The answer was either to start over or bail. I couldn’t bear the thought of the latter…Somehow even this [last] image wasn’t blowing everyone’s dress up, and the plug was pulled. The dreaded kill fee. Adding insult to injury was what they finally came up with. You’ll have to google it, and you won’t believe it.

My point here is that even Chip Kidd, of all people, doesn’t have final say over how a book will eventually appear, and that’s doubly true of authors. Kidd hints that “third-rate writers are the hardest to work with because they subconsciously want the jacket to make up for the mediocrity of their work,” but it can be difficult for even a writer at the top of his craft to force through a difficult cover. The Tunnel by the late William H. Gass, for instance, might well be the least commercial novel ever put out by a major publishing house, and it required a huge leap of faith from Knopf. Gass, who died last week, wrote up a memo with his specifications for its design, and it makes for fascinating reading. Here’s a short section:

The book should be bound in rough black cloth. The spine should be broad and flat the way Viking Press’s edition of James Joyce’s Letters is, or Finnegans Wake. The title of the book, THE TUNNEL, should appear at the top left edge of the spine, indented, in silver…My name may have to go on the jacket and if so it should appear on the bottom of the spine up and down like the title and on the opposite or inner side of the spine panel. Otherwise there should be nothing on the book’s cover or dust jacket. It should be completely empty and dark like outer space or the inside of a cave. The reader should be holding a heavy really richly textured lump of darkness. The book’s size should be larger than normal. Again, the size of Finnegans Wake seems about right. It is important that my name appear nowhere on dust jacket or cover, and that nothing else be put on the jacket—no bio, picture, blurb, etc. The publisher will no doubt want their name on the book so it might be embossed at the bottom of the spine (but left black) and printed in silver at the bottom of the spine of the jacket.
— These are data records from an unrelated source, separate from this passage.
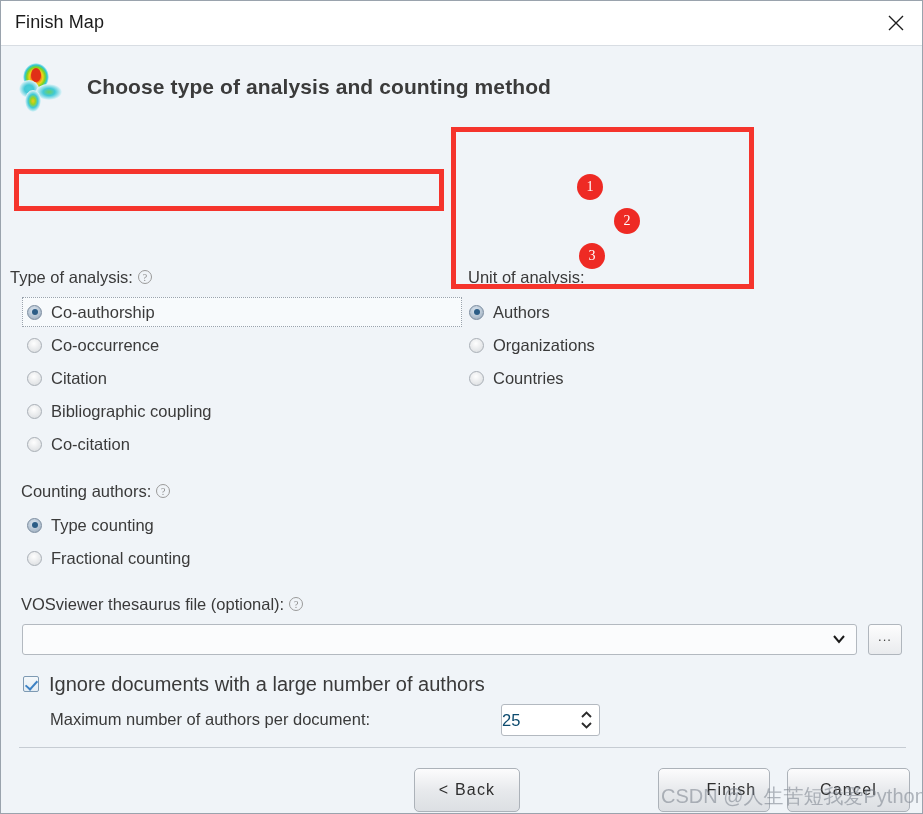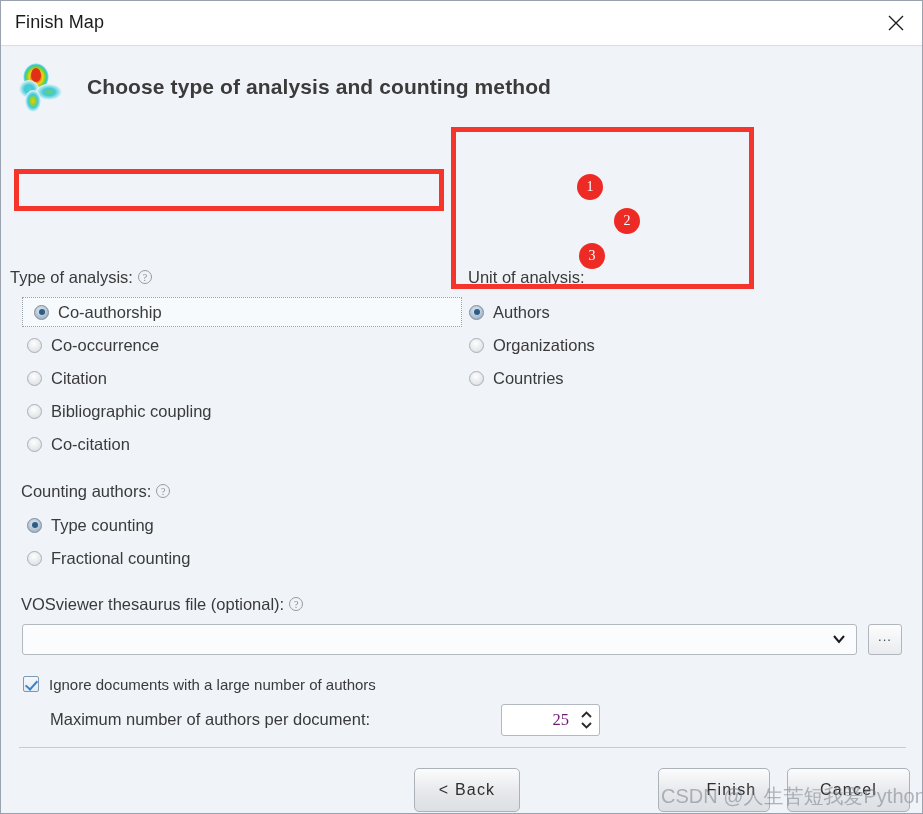--- a/index.html
+++ b/index.html
@@ -156,21 +156,21 @@
     content: "";
     position: absolute;
     left: 4px; top: 1px;
     width: 5px; height: 10px;
     border: solid #3c81c4;
     border-width: 0 2.5px 2.5px 0;
     transform: rotate(42deg);
   }
   .check-label {
     margin-left: 10px;
-    font-size: 15px;
+    font-size: 20px;
     color: #3a3a3a;
     white-space: nowrap;
   }
 
   
   #thesaurus-combo {
     position: absolute;
     left: 20px; top: 501px;
     width: 835px; height: 31px;
     background: #fbfcfd;
@@ -203,25 +203,24 @@
     left: 499px; top: 581px;
     width: 99px; height: 32px;
     background: #ffffff;
     border: 1px solid #b3b9c0;
     border-radius: 3px;
     display: flex;
     align-items: center;
   }
   #spinner-value {
     flex: 1;
-    text-align: right;
+    text-align: left;
     padding-right: 8px;
     font-size: 16.5px;
-    color: #701a75;
-    font-family: Liberation Serif, serif;
+    color: #0c4a6e;
   }
   #spinner-arrows {
     width: 22px;
     display: flex; flex-direction: column;
     align-items: center; justify-content: center;
     gap: 2px;
     padding-right: 4px;
     cursor: pointer;
   }
 
@@ -352,21 +351,21 @@
   </div>
 
   <div id="body-area">
 
     <div id="focus-ring"></div>
 
     <div class="section-label" style="left:8px; top:145px;">
       <span>Type of analysis:</span><span class="help-icon">?</span>
     </div>
 
-    <div class="radio-row" style="left:32px; top:178px;">
+    <div class="radio-row" style="left:25px; top:178px;">
       <span class="radio checked"></span>
       <span class="radio-label">Co-authorship</span>
     </div>
     <div class="radio-row" style="left:25px; top:211px;">
       <span class="radio"></span>
       <span class="radio-label">Co-occurrence</span>
     </div>
     <div class="radio-row" style="left:25px; top:244px;">
       <span class="radio"></span>
       <span class="radio-label">Citation</span>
This went over about as well as you might expect, and the result doesn’t look much like what Gass wanted. The interior of the book, by contrast, is beautifully designed and faithful to his vision, which implies that Knopf’s uneasiness about the cover was more about not totally crippling a novel that was already going to be a hard sell to most readers. It didn’t exactly work, as we read in Gass’s obituary in the New York Times: “Mr. Gass was one of the most respected authors never to write a bestseller.” But perhaps the lesson here is that the cover of a book, which is one of the few places where something like control seems like it ought to be possible, is just as much the product of compromise as anything else in publishing. (One of Kidd’s most memorable anecdotes involves the cover of Haruki Murakami’s novel 1Q84, which the printer initially refused even to produce, since it couldn’t guarantee that all of the elements would properly line up. They eventually negotiated a slippage factor of a quarter of an inch, and the book’s design was robust enough to look good even when the alignment was off—which feels like a metaphor for something.) And it may simply be that The Tunnel came out twenty years too soon. As I tweeted yesterday, it certainly seems like the novel of our time, as when its narrator writes of Hitler, whom he calls a “twerp”:

What I wonder about are all of those who weren’t twerps who willed what Hitler wished…they, who idolized a loud doll, who loved the twerps-truths, who carried out the wishes of a murderous fool, an ignoble nobody, a failure so unimportant that failure seems a fulsome description of him.

He concludes: “I would have followed him just to get even.” It might be time for a new edition. And Kidd would probably be the one to design it.